* **INSTRUCTIONS TO FOLLOW**: Pictures aside, return every line below exactly as written.

Saved entries:
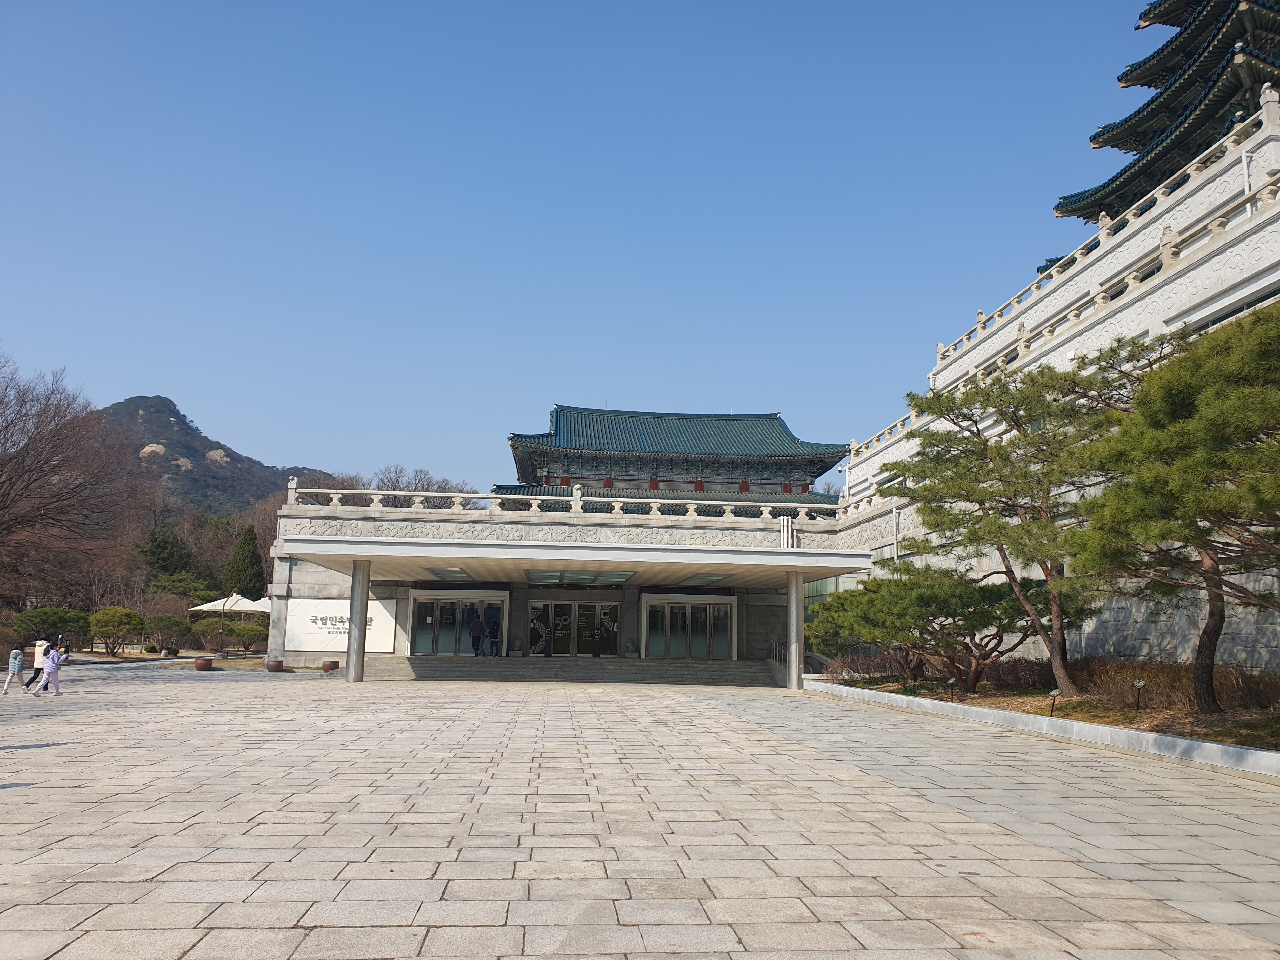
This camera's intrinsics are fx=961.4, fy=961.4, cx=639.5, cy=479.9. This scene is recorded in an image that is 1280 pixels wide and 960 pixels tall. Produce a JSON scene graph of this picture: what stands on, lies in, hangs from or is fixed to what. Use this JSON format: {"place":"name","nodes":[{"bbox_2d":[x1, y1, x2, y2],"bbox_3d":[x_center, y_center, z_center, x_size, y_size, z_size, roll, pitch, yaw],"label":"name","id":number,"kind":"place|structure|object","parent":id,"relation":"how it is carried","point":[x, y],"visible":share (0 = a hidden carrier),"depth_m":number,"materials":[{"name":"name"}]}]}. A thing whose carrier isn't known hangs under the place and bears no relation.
{"place":"outdoors","nodes":[
{"label":"outdoors","id":0,"kind":"place"},
{"bbox_2d":[99,396,339,516],"label":"mountain","id":1,"kind":"structure","parent":0,"point":[202,455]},
{"bbox_2d":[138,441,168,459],"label":"rock","id":2,"kind":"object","parent":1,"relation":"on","point":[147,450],"visible":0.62,"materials":[{"name":"beige stone"}]},
{"bbox_2d":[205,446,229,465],"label":"rock","id":3,"kind":"object","parent":1,"relation":"on","point":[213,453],"visible":0.65,"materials":[{"name":"stone"}]},
{"bbox_2d":[260,489,875,675],"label":"stone building","id":4,"kind":"structure","parent":0,"point":[282,598],"materials":[{"name":"stone"}]},
{"bbox_2d":[285,597,397,652],"bbox_3d":[-10.247,4.941,32.770,4.318,1.796,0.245,2,-9,-5],"label":"sign","id":5,"kind":"object","parent":4,"relation":"attached to","point":[377,609],"visible":0.76,"depth_m":32.66,"materials":[{"name":"white"}]},
{"bbox_2d":[408,592,508,654],"bbox_3d":[-6.434,5.134,33.616,4.095,2.202,0.250,2,-9,-5],"label":"glass door","id":6,"kind":"structure","parent":4,"relation":"in","point":[428,622],"depth_m":33.63,"materials":[{"name":"glass"}]},
{"bbox_2d":[528,599,622,655],"bbox_3d":[-2.413,5.591,35.264,4.185,2.376,0.234,2,-9,-5],"label":"glass door","id":7,"kind":"structure","parent":4,"relation":"in","point":[568,609],"depth_m":35.27,"materials":[{"name":"glass"}]},
{"bbox_2d":[280,535,877,586],"bbox_3d":[-1.750,2.401,28.326,15.578,0.627,7.205,2,-9,-5],"label":"entrance canopy","id":8,"kind":"object","parent":4,"relation":"attached to","point":[775,563],"visible":0.94,"depth_m":25.87,"materials":[{"name":"white concrete"}]},
{"bbox_2d":[423,566,472,579],"bbox_3d":[-5.625,2.717,28.300,1.266,0.190,2.285,2,-9,-5],"label":"ceiling light","id":9,"kind":"object","parent":8,"relation":"attached to","point":[443,574],"visible":0.96,"depth_m":28.09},
{"bbox_2d":[524,569,637,583],"bbox_3d":[-1.717,2.813,28.050,3.188,0.237,2.725,2,-9,-5],"label":"ceiling light","id":10,"kind":"object","parent":8,"relation":"in","point":[616,576],"visible":0.97,"depth_m":27.86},
{"bbox_2d":[679,572,731,586],"bbox_3d":[1.911,2.927,28.403,1.271,0.193,2.197,2,-9,-5],"label":"ceiling light","id":11,"kind":"object","parent":8,"relation":"in","point":[706,579],"visible":0.93,"depth_m":28.16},
{"bbox_2d":[289,484,871,525],"bbox_3d":[-1.128,1.055,34.004,21.469,0.859,1.305,2,-9,-5],"label":"stone balustrade","id":12,"kind":"object","parent":4,"relation":"on","point":[534,501],"visible":0.73,"depth_m":33.68,"materials":[{"name":"white stone"}]},
{"bbox_2d":[642,596,734,659],"bbox_3d":[1.655,5.285,33.664,3.784,2.311,0.257,2,-9,-5],"label":"glass door","id":13,"kind":"structure","parent":4,"relation":"in","point":[703,652],"depth_m":33.66,"materials":[{"name":"glass"}]},
{"bbox_2d":[779,515,794,548],"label":"pipes","id":14,"kind":"object","parent":4,"relation":"attached to","point":[785,523],"visible":0.53,"depth_m":33.61,"materials":[{"name":"white metal"}]},
{"bbox_2d":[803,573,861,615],"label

* **REPLY TO THE EXERCISE**:
This camera's intrinsics are fx=961.4, fy=961.4, cx=639.5, cy=479.9. This scene is recorded in an image that is 1280 pixels wide and 960 pixels tall. Produce a JSON scene graph of this picture: what stands on, lies in, hangs from or is fixed to what. Use this JSON format: {"place":"name","nodes":[{"bbox_2d":[x1, y1, x2, y2],"bbox_3d":[x_center, y_center, z_center, x_size, y_size, z_size, roll, pitch, yaw],"label":"name","id":number,"kind":"place|structure|object","parent":id,"relation":"how it is carried","point":[x, y],"visible":share (0 = a hidden carrier),"depth_m":number,"materials":[{"name":"name"}]}]}. A thing whose carrier isn't known hangs under the place and bears no relation.
{"place":"outdoors","nodes":[
{"label":"outdoors","id":0,"kind":"place"},
{"bbox_2d":[99,396,339,516],"label":"mountain","id":1,"kind":"structure","parent":0,"point":[202,455]},
{"bbox_2d":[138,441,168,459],"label":"rock","id":2,"kind":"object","parent":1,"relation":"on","point":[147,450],"visible":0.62,"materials":[{"name":"beige stone"}]},
{"bbox_2d":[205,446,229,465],"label":"rock","id":3,"kind":"object","parent":1,"relation":"on","point":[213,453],"visible":0.65,"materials":[{"name":"stone"}]},
{"bbox_2d":[260,489,875,675],"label":"stone building","id":4,"kind":"structure","parent":0,"point":[282,598],"materials":[{"name":"stone"}]},
{"bbox_2d":[285,597,397,652],"bbox_3d":[-10.247,4.941,32.770,4.318,1.796,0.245,2,-9,-5],"label":"sign","id":5,"kind":"object","parent":4,"relation":"attached to","point":[377,609],"visible":0.76,"depth_m":32.66,"materials":[{"name":"white"}]},
{"bbox_2d":[408,592,508,654],"bbox_3d":[-6.434,5.134,33.616,4.095,2.202,0.250,2,-9,-5],"label":"glass door","id":6,"kind":"structure","parent":4,"relation":"in","point":[428,622],"depth_m":33.63,"materials":[{"name":"glass"}]},
{"bbox_2d":[528,599,622,655],"bbox_3d":[-2.413,5.591,35.264,4.185,2.376,0.234,2,-9,-5],"label":"glass door","id":7,"kind":"structure","parent":4,"relation":"in","point":[568,609],"depth_m":35.27,"materials":[{"name":"glass"}]},
{"bbox_2d":[280,535,877,586],"bbox_3d":[-1.750,2.401,28.326,15.578,0.627,7.205,2,-9,-5],"label":"entrance canopy","id":8,"kind":"object","parent":4,"relation":"attached to","point":[775,563],"visible":0.94,"depth_m":25.87,"materials":[{"name":"white concrete"}]},
{"bbox_2d":[423,566,472,579],"bbox_3d":[-5.625,2.717,28.300,1.266,0.190,2.285,2,-9,-5],"label":"ceiling light","id":9,"kind":"object","parent":8,"relation":"attached to","point":[443,574],"visible":0.96,"depth_m":28.09},
{"bbox_2d":[524,569,637,583],"bbox_3d":[-1.717,2.813,28.050,3.188,0.237,2.725,2,-9,-5],"label":"ceiling light","id":10,"kind":"object","parent":8,"relation":"in","point":[616,576],"visible":0.97,"depth_m":27.86},
{"bbox_2d":[679,572,731,586],"bbox_3d":[1.911,2.927,28.403,1.271,0.193,2.197,2,-9,-5],"label":"ceiling light","id":11,"kind":"object","parent":8,"relation":"in","point":[706,579],"visible":0.93,"depth_m":28.16},
{"bbox_2d":[289,484,871,525],"bbox_3d":[-1.128,1.055,34.004,21.469,0.859,1.305,2,-9,-5],"label":"stone balustrade","id":12,"kind":"object","parent":4,"relation":"on","point":[534,501],"visible":0.73,"depth_m":33.68,"materials":[{"name":"white stone"}]},
{"bbox_2d":[642,596,734,659],"bbox_3d":[1.655,5.285,33.664,3.784,2.311,0.257,2,-9,-5],"label":"glass door","id":13,"kind":"structure","parent":4,"relation":"in","point":[703,652],"depth_m":33.66,"materials":[{"name":"glass"}]},
{"bbox_2d":[779,515,794,548],"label":"pipes","id":14,"kind":"object","parent":4,"relation":"attached to","point":[785,523],"visible":0.53,"depth_m":33.61,"materials":[{"name":"white metal"}]},
{"bbox_2d":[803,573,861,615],"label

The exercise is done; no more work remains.